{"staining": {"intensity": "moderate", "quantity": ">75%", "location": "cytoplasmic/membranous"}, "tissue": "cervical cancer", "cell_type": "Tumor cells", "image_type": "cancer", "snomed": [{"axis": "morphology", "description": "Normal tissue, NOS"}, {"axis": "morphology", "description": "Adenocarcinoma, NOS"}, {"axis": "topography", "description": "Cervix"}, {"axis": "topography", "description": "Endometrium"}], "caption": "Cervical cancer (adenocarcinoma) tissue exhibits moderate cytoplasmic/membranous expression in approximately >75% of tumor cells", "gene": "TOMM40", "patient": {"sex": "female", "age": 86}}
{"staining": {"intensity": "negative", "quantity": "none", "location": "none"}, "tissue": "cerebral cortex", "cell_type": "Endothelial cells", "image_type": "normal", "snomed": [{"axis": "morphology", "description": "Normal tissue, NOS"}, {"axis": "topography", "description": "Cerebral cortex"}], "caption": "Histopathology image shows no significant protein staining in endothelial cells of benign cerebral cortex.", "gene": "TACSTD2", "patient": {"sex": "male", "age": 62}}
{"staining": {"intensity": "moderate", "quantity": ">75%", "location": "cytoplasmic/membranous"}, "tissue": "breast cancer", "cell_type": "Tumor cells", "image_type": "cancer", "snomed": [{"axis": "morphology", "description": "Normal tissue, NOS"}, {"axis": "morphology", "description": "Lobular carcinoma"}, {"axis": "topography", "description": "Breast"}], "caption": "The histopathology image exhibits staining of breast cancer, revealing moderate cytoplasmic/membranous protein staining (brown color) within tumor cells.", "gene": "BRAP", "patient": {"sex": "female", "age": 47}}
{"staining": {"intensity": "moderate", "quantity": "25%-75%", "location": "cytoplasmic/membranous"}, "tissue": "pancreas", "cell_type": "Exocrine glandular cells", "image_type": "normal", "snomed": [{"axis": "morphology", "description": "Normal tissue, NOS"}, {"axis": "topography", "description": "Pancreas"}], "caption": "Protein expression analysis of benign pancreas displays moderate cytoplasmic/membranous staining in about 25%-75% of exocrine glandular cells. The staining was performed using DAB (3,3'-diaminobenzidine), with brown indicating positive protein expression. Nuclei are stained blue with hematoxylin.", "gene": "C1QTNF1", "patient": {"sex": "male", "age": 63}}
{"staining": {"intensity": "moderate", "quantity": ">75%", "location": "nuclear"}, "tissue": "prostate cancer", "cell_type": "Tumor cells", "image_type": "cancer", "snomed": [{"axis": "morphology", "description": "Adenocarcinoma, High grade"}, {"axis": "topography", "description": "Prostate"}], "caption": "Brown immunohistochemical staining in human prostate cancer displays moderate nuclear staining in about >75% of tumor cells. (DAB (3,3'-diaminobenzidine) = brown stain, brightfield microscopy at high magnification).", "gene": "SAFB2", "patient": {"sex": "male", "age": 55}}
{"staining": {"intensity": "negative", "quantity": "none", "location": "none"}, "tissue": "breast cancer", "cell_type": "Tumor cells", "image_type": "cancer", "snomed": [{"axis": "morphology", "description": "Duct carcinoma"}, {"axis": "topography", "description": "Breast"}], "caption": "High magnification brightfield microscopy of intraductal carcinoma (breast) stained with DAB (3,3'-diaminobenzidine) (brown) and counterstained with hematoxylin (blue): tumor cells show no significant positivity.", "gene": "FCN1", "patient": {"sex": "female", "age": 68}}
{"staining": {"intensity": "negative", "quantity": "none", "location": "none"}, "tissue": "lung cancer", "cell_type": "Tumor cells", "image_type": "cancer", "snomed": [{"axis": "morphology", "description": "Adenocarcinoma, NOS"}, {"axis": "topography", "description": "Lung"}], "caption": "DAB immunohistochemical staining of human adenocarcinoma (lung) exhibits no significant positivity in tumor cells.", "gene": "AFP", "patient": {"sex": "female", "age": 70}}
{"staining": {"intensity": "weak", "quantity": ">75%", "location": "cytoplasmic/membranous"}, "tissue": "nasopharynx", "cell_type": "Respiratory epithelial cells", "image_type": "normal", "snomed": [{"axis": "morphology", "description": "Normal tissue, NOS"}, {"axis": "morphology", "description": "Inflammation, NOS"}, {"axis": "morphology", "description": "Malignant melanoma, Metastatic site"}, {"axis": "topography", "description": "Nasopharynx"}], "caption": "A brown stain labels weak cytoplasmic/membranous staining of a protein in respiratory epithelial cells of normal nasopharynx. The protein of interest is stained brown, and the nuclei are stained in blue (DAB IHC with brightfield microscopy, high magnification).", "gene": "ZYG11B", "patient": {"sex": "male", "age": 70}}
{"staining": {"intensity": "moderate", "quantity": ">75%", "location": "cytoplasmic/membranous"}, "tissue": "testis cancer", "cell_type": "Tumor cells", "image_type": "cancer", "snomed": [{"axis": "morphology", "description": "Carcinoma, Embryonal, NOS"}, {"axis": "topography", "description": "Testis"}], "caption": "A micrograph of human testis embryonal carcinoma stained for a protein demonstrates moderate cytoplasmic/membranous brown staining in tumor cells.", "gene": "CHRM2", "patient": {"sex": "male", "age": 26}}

★ ★ ★ ★ ★

All entries should be given again precisely as they appear above.

{"staining": {"intensity": "moderate", "quantity": ">75%", "location": "cytoplasmic/membranous"}, "tissue": "cervical cancer", "cell_type": "Tumor cells", "image_type": "cancer", "snomed": [{"axis": "morphology", "description": "Normal tissue, NOS"}, {"axis": "morphology", "description": "Adenocarcinoma, NOS"}, {"axis": "topography", "description": "Cervix"}, {"axis": "topography", "description": "Endometrium"}], "caption": "Cervical cancer (adenocarcinoma) tissue exhibits moderate cytoplasmic/membranous expression in approximately >75% of tumor cells", "gene": "TOMM40", "patient": {"sex": "female", "age": 86}}
{"staining": {"intensity": "negative", "quantity": "none", "location": "none"}, "tissue": "cerebral cortex", "cell_type": "Endothelial cells", "image_type": "normal", "snomed": [{"axis": "morphology", "description": "Normal tissue, NOS"}, {"axis": "topography", "description": "Cerebral cortex"}], "caption": "Histopathology image shows no significant protein staining in endothelial cells of benign cerebral cortex.", "gene": "TACSTD2", "patient": {"sex": "male", "age": 62}}
{"staining": {"intensity": "moderate", "quantity": ">75%", "location": "cytoplasmic/membranous"}, "tissue": "breast cancer", "cell_type": "Tumor cells", "image_type": "cancer", "snomed": [{"axis": "morphology", "description": "Normal tissue, NOS"}, {"axis": "morphology", "description": "Lobular carcinoma"}, {"axis": "topography", "description": "Breast"}], "caption": "The histopathology image exhibits staining of breast cancer, revealing moderate cytoplasmic/membranous protein staining (brown color) within tumor cells.", "gene": "BRAP", "patient": {"sex": "female", "age": 47}}
{"staining": {"intensity": "moderate", "quantity": "25%-75%", "location": "cytoplasmic/membranous"}, "tissue": "pancreas", "cell_type": "Exocrine glandular cells", "image_type": "normal", "snomed": [{"axis": "morphology", "description": "Normal tissue, NOS"}, {"axis": "topography", "description": "Pancreas"}], "caption": "Protein expression analysis of benign pancreas displays moderate cytoplasmic/membranous staining in about 25%-75% of exocrine glandular cells. The staining was performed using DAB (3,3'-diaminobenzidine), with brown indicating positive protein expression. Nuclei are stained blue with hematoxylin.", "gene": "C1QTNF1", "patient": {"sex": "male", "age": 63}}
{"staining": {"intensity": "moderate", "quantity": ">75%", "location": "nuclear"}, "tissue": "prostate cancer", "cell_type": "Tumor cells", "image_type": "cancer", "snomed": [{"axis": "morphology", "description": "Adenocarcinoma, High grade"}, {"axis": "topography", "description": "Prostate"}], "caption": "Brown immunohistochemical staining in human prostate cancer displays moderate nuclear staining in about >75% of tumor cells. (DAB (3,3'-diaminobenzidine) = brown stain, brightfield microscopy at high magnification).", "gene": "SAFB2", "patient": {"sex": "male", "age": 55}}
{"staining": {"intensity": "negative", "quantity": "none", "location": "none"}, "tissue": "breast cancer", "cell_type": "Tumor cells", "image_type": "cancer", "snomed": [{"axis": "morphology", "description": "Duct carcinoma"}, {"axis": "topography", "description": "Breast"}], "caption": "High magnification brightfield microscopy of intraductal carcinoma (breast) stained with DAB (3,3'-diaminobenzidine) (brown) and counterstained with hematoxylin (blue): tumor cells show no significant positivity.", "gene": "FCN1", "patient": {"sex": "female", "age": 68}}
{"staining": {"intensity": "negative", "quantity": "none", "location": "none"}, "tissue": "lung cancer", "cell_type": "Tumor cells", "image_type": "cancer", "snomed": [{"axis": "morphology", "description": "Adenocarcinoma, NOS"}, {"axis": "topography", "description": "Lung"}], "caption": "DAB immunohistochemical staining of human adenocarcinoma (lung) exhibits no significant positivity in tumor cells.", "gene": "AFP", "patient": {"sex": "female", "age": 70}}
{"staining": {"intensity": "weak", "quantity": ">75%", "location": "cytoplasmic/membranous"}, "tissue": "nasopharynx", "cell_type": "Respiratory epithelial cells", "image_type": "normal", "snomed": [{"axis": "morphology", "description": "Normal tissue, NOS"}, {"axis": "morphology", "description": "Inflammation, NOS"}, {"axis": "morphology", "description": "Malignant melanoma, Metastatic site"}, {"axis": "topography", "description": "Nasopharynx"}], "caption": "A brown stain labels weak cytoplasmic/membranous staining of a protein in respiratory epithelial cells of normal nasopharynx. The protein of interest is stained brown, and the nuclei are stained in blue (DAB IHC with brightfield microscopy, high magnification).", "gene": "ZYG11B", "patient": {"sex": "male", "age": 70}}
{"staining": {"intensity": "moderate", "quantity": ">75%", "location": "cytoplasmic/membranous"}, "tissue": "testis cancer", "cell_type": "Tumor cells", "image_type": "cancer", "snomed": [{"axis": "morphology", "description": "Carcinoma, Embryonal, NOS"}, {"axis": "topography", "description": "Testis"}], "caption": "A micrograph of human testis embryonal carcinoma stained for a protein demonstrates moderate cytoplasmic/membranous brown staining in tumor cells.", "gene": "CHRM2", "patient": {"sex": "male", "age": 26}}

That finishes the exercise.